Start of Block
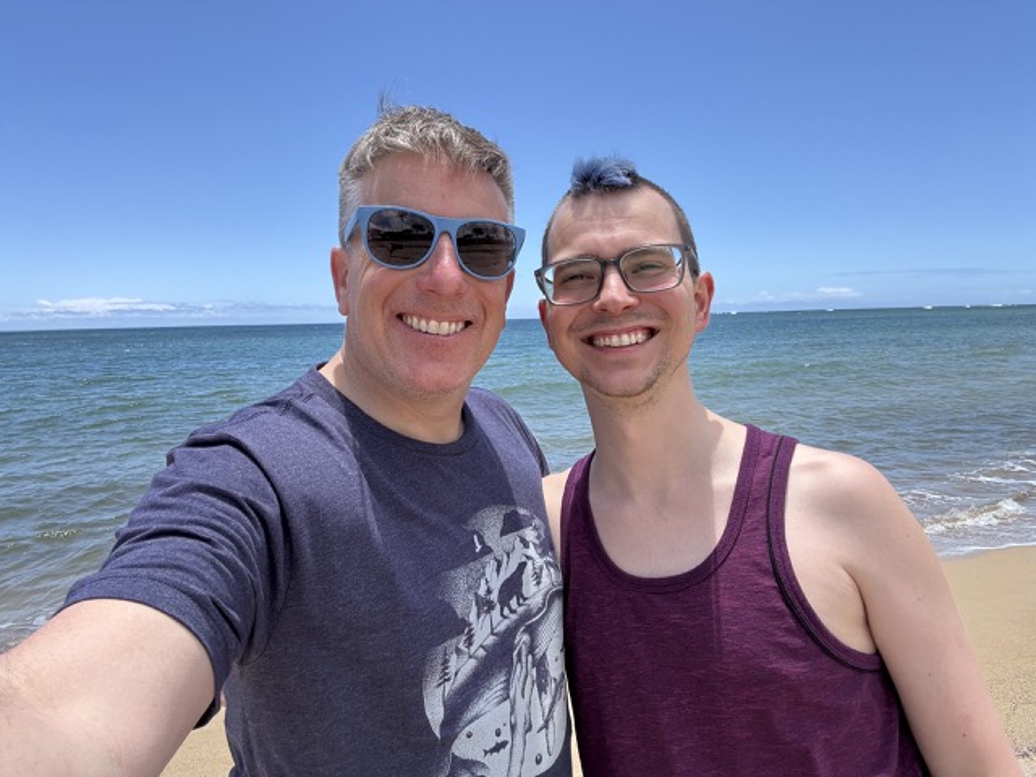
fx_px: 688
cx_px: 518
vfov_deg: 58.9
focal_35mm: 23
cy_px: 388
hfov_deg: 73.9
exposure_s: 1/844
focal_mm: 2.69
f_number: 1.9
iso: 25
End of Block
All of the data above needs to be retyped exactly, with the pictures removed.

# REPLY TO THE EXERCISE:
fx_px: 688
cx_px: 518
vfov_deg: 58.9
focal_35mm: 23
cy_px: 388
hfov_deg: 73.9
exposure_s: 1/844
focal_mm: 2.69
f_number: 1.9
iso: 25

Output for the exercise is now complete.